- What you will do
Copy every entry word for word. Skip the pictures.

- Available records
=== Begin Enclosure ===

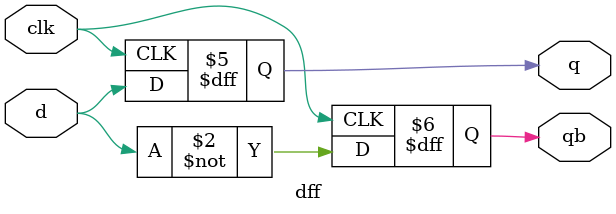
<source format=v>
`timescale 1ns / 1ps
module dff(d, clk, q, qb);
    input d;
    input clk;
    output q;
    output qb;
	 reg q=0,qb=1;
	 always@(posedge clk)
	 begin
	 q=d;

	 qb=~q;

end
endmodule

</source>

=== End Enclosure ===

- Finished exercise
<source format=v>
`timescale 1ns / 1ps
module dff(d, clk, q, qb);
    input d;
    input clk;
    output q;
    output qb;
	 reg q=0,qb=1;
	 always@(posedge clk)
	 begin
	 q=d;

	 qb=~q;

end
endmodule

</source>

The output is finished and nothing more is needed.